1360P - Screening for malignancy with PET/CT scan in patients with unprovoked venous thromboembolism

Date 28 September 2014
Event ESMO 2014
Session Poster Display session
Topics Aetiology, Epidemiology, Screening and Prevention
Staging Procedures (clinical staging)
Supportive and Palliative Care
Basic Scientific Principles
Basic Principles in the Management and Treatment (of cancer)
Presenter karim Sacre
Citation Annals of Oncology (2014) 25 (suppl_4): iv478-iv480. 10.1093/annonc/mdu351
Authors K. Sacre1, M. Chauchard2, F. Rouzet3, T. Papo2
  • 1Internal Medicine, University Paris 7, APHP, INSERM U1146, Bichat Hospital, 75018 - Paris/FR
  • 2Internal Medicine, University Paris-7, APHP, Bichat Hospital, 75018 - Paris/FR
  • 3Nuclear Medicine, University Paris-7, APHP, Bichat Hospital, 75018 - Paris/FR



To assess the value of PET/CT scan for malignancy diagnosis in patients with unprovoked venous thromboembolism (VTE)


PET/CT scan performed for malignancy screening in patients with unprovoked VTE from January 2009 to October 2013 were retrospectively reviewed. Clinical history, imaging findings including conventional total body CT-scan data, and final diagnosis were analysed.
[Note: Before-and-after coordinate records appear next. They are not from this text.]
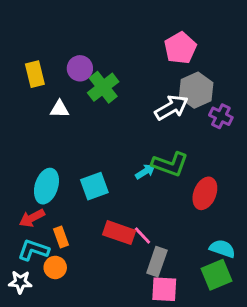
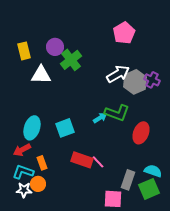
gray hexagon: (196, 90) -> (135, 82), moved
white triangle: (60, 109) -> (41, 75), size x1.5
gray rectangle: (157, 262) -> (128, 180), moved
white star: (20, 282) -> (24, 190), moved

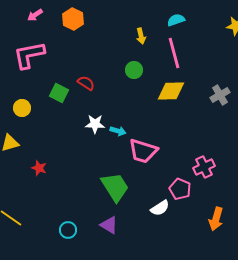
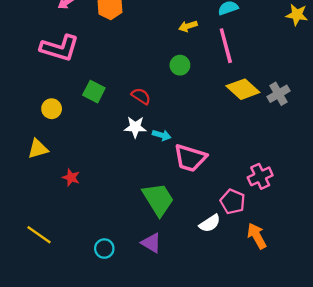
yellow arrow: (141, 36) -> (188, 26), turned 84
pink L-shape: (29, 55) -> (60, 48), turned -152
red semicircle: (86, 83) -> (141, 96), moved
yellow diamond: (171, 91) -> (243, 89), moved, turned 44
orange arrow: (216, 219) -> (257, 236), moved, turned 135

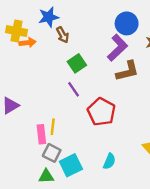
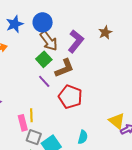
blue circle: (127, 23) -> (43, 22), moved
brown arrow: (63, 35) -> (49, 41), moved, size x1.5
brown L-shape: (127, 71) -> (64, 68), moved

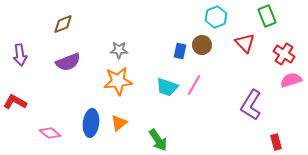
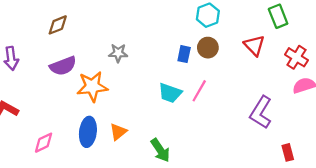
cyan hexagon: (216, 17) -> (208, 15), moved
orange star: (118, 81) -> (92, 86), moved
pink diamond: (50, 133) -> (44, 143), turned -65

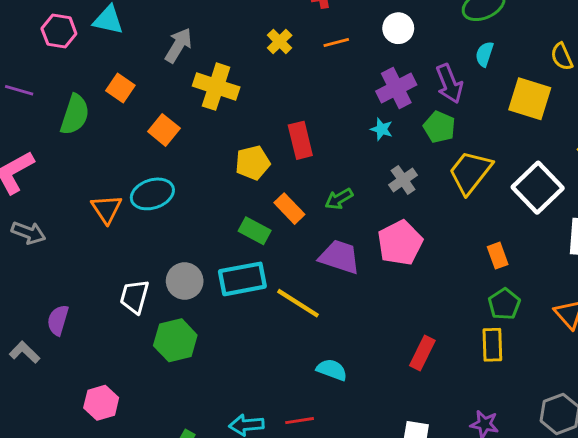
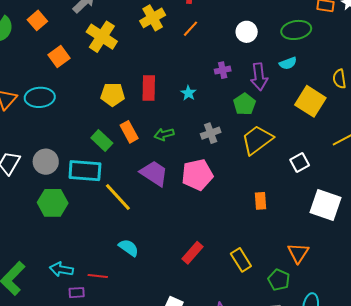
white circle: (398, 28) -> (247, 32), moved
yellow cross: (280, 42) -> (153, 18), size x1.4
orange line: (336, 42) -> (191, 29), turned -48
cyan semicircle: (485, 54) -> (288, 63), turned -144
purple cross: (396, 88) -> (223, 70), size x0.6
cyan star: (382, 129) -> (188, 93), moved
white square: (538, 188) -> (300, 162), size x0.6
green pentagon: (504, 304) -> (279, 280), moved, turned -30
green hexagon: (175, 340) -> (53, 203), moved
yellow rectangle: (492, 345) -> (241, 260), turned -45

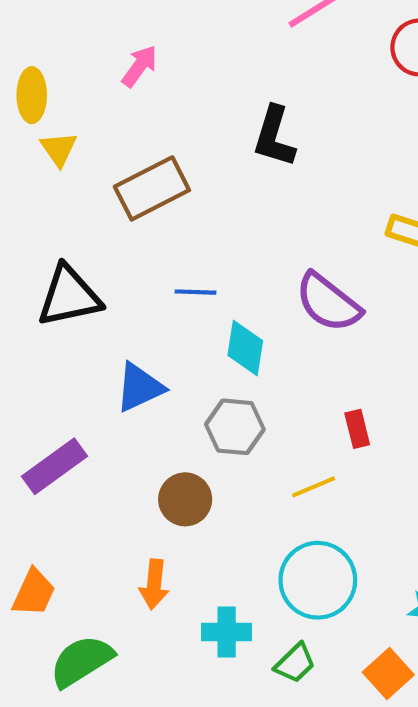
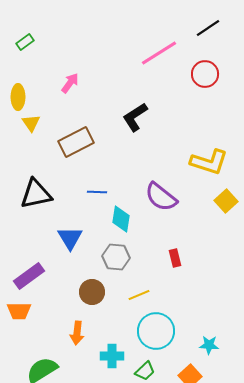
black L-shape: (274, 137) -> (135, 117), turned 40
blue triangle: (140, 387) -> (70, 238), turned -36
yellow line: (314, 487) -> (139, 295), moved
orange trapezoid: (34, 593) -> (19, 311), moved, turned 65

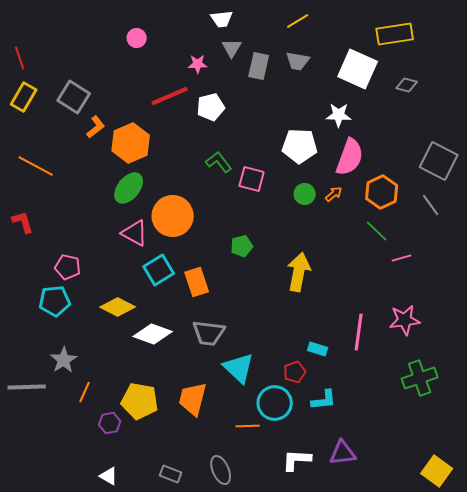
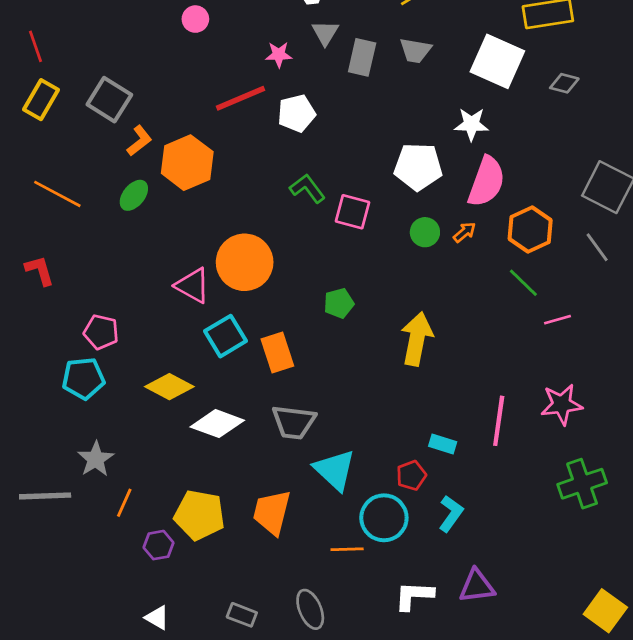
green ellipse: (129, 188) -> (134, 195), moved, size x0.7
cyan L-shape: (324, 400) -> (451, 514), turned -48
PET/CT scan was performed for malignancy diagnosis in 68 patients with unprovoked VTE. Thirteen patients were excluded because of prior history of carcinoma (n = 5), congenital or acquired thrombophilia (n = 5), inability to confirm VTE diagnoses (n = 2) and incomplete information (n = 1). Fifty-five patients (27 females, mean age 63 + 17 years-old) were included. VTE was a first episode in 83.6% (46/55) of cases including pulmonary embolism in 38 cases. The mean follow-up was of 10 + 11months. In 28 patients (50.9%), PET/CT scan showed increased-uptake suspicious for malignancy. After additional procedures, malignancy was confirmed in 12/28 patients including pancreatic (n = 2), ovarian (n = 2), bladder (n = 1), lung (n = 1), kidney (n = 1), breast (n = 1) and gallbladder (n = 2) cancers and non-hodgkin lymphoma (n = 2). All malignancies were diagnosed at advanced stages. Six patients died during a mean follow-up of 2.9 + 2.6 months. In all cases of confirmed malignancies, conventional CT-scan had equivalent diagnostic accuracy than PET/CT scan. In 16/28 cases, the suspected diagnosis of malignancy could not be confirmed despite extensive workup including specialist visits (n = 6), testis ultrasound (n = 1), pelvis MRI (n = 1), bone MRI (n = 1), colonic endoscopy (n = 4), lung biopsy (n = 1), endometrial biopsies (n = 2), and hysterectomy (n = 1). Interestingly, CT-scan was negative in all 16 cases and, considering only CT-scan findings, no further investigations would have been scheduled. No patients with negative PET/CT scan (n = 27) were diagnosed with cancer during follow up.


Among subjects with unprovoked VTE conventional CT-scan was abnormal in all patients with cancer confirmed during follow-up. PET/CT scan imaging had no additive value. Furthermore, in 29% of patients with VTE, abnormal TEP imaging with normal CT scan led to unjustified, alarming, money-and time-consuming investigations.


All authors have declared no conflicts of interest.